While I agree with the gist of your post -the 10k rule is indeed insulting, and I think less of Gladwell because of it- I disagree on the last half of this part. Not all knowledge is the same, and using your strong sense of intuition isn't necessarily 'thinking less'.

If you hadn't noticed already, I find it difficult to summarize the argument in the book without it losing some strength. So I'll let my textbook explain:

    It is important to emphasize that when Dreyfus and Dreyfus use the word ‘‘intuition’’ they do not mean some kind of guesswork. For Dreyfus and Dreyfus intuition is a property which each individual uses in everyday life. [...] Take something as mundane as riding a bicycle. Someone able to ride a bike has not formulated a set of rules, which, if followed, can teach somebody else to ride a bicycle. How could we, for example, ‘‘teach’’ the difference between nearly falling and the need to lean over in order to turn a corner? How do we explain the best response to being off balance? Bicyclists can bicycle because they have the necessary know-how, achieved via practical experiences, invariably accompanied by a few childhood scrapes and bruises. Experience cannot necessarily be verbalized, intellectualized, and made into rules.
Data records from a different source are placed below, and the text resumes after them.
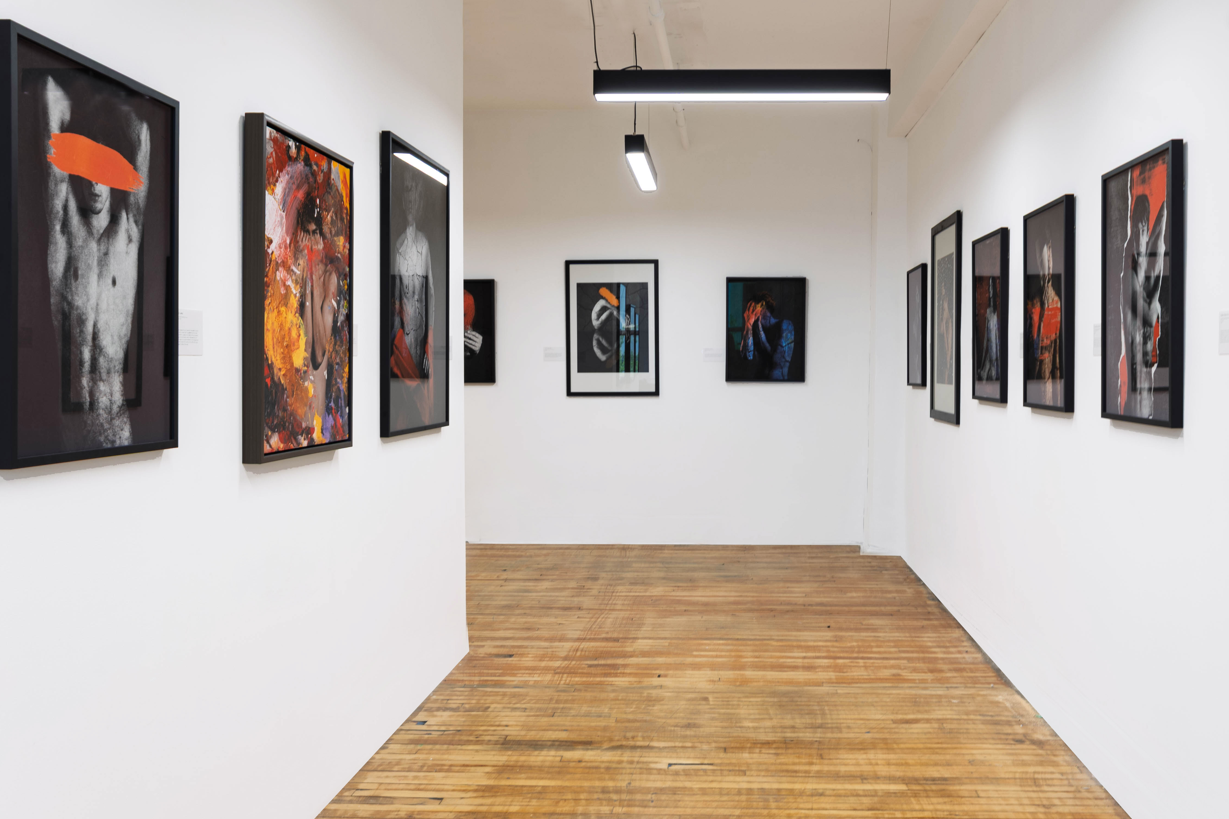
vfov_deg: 41.1
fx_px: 1092
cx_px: 690
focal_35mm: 32
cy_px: 402
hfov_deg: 58.5
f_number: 8
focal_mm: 24
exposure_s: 1/4
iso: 100
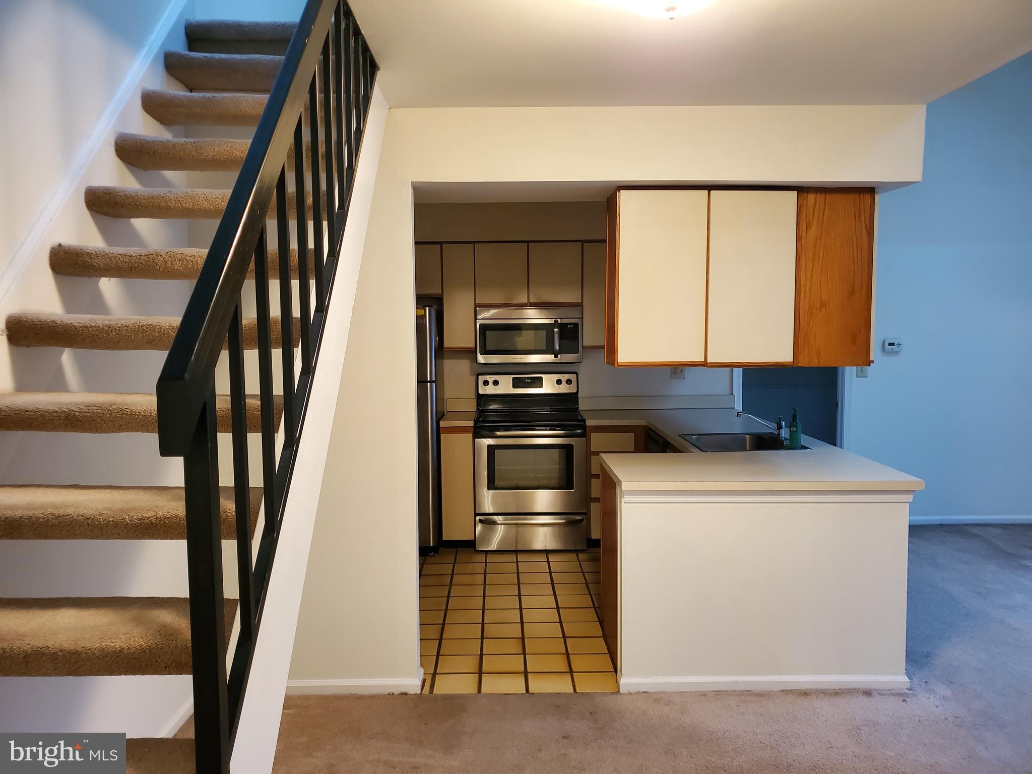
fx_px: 775
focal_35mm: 26
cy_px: 387
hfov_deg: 67.3
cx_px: 516
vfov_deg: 53.1
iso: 250
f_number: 1.5
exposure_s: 1/40
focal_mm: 4.3
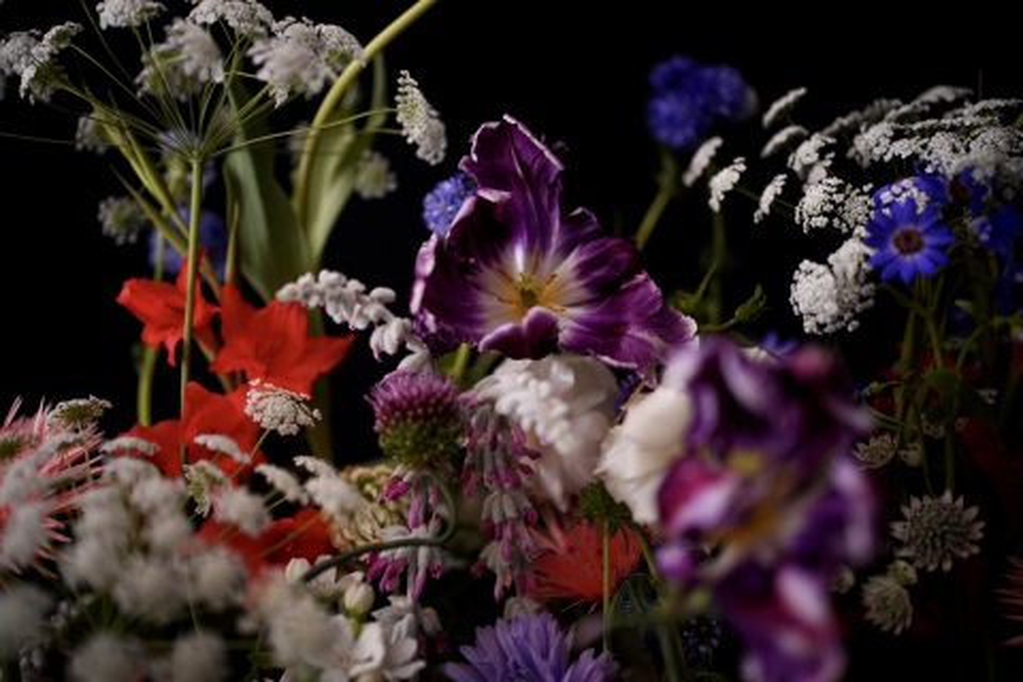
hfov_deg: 54.4
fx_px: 995
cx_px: 512
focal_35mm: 35
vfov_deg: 37.9
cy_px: 341
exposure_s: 1/320
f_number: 2
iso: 2000
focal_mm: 35
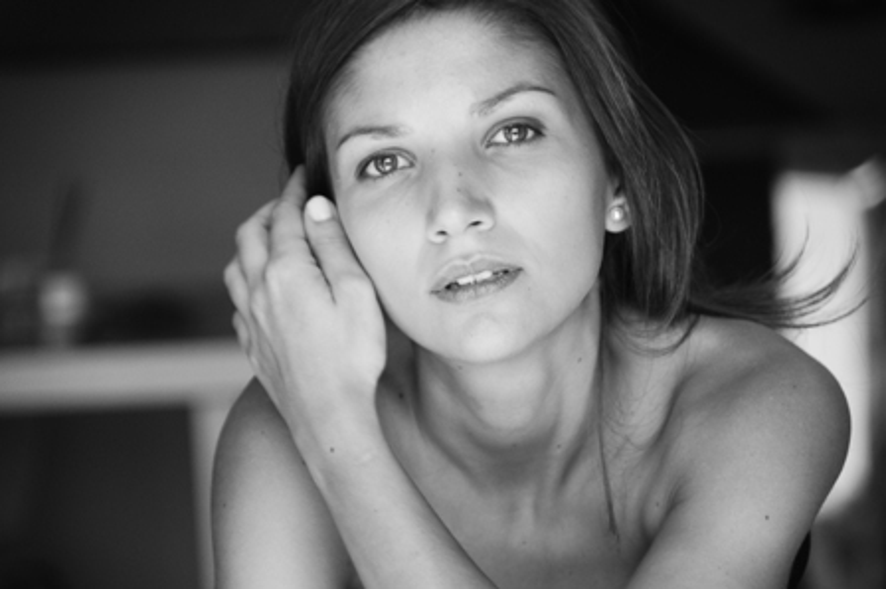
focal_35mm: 255
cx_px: 443
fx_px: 6271
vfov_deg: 5.4
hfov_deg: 8.1
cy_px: 294
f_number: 5.6
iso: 500
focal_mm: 170
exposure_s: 1/125
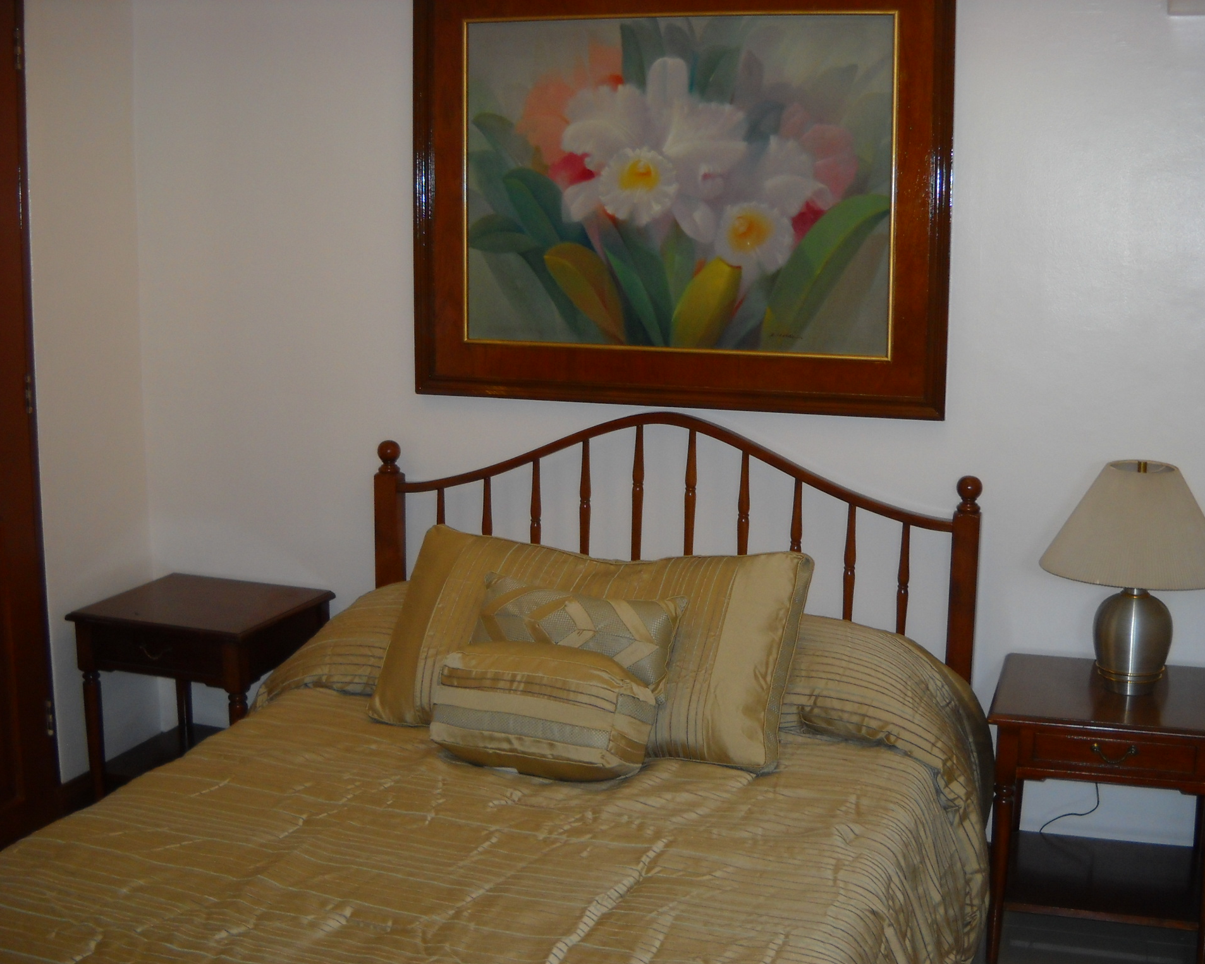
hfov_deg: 42.9
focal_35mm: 43
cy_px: 485
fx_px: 1534
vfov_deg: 34.9
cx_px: 631
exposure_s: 1/30
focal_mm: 6.72
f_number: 3.1
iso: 100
    [Using intuition] does not mean that experts never think consciously, nor that they always do the right thing. When there is time, and when much is at stake, experts will also deliberate before they act. Their deliberation, however, is not based on calculated problem solving but on critical reflection over the intuition, which the expert applies.

Experiences are the building blocks of intuition. The experiences themselves aren't what makes an expert an expert, it's what you do with it that matters.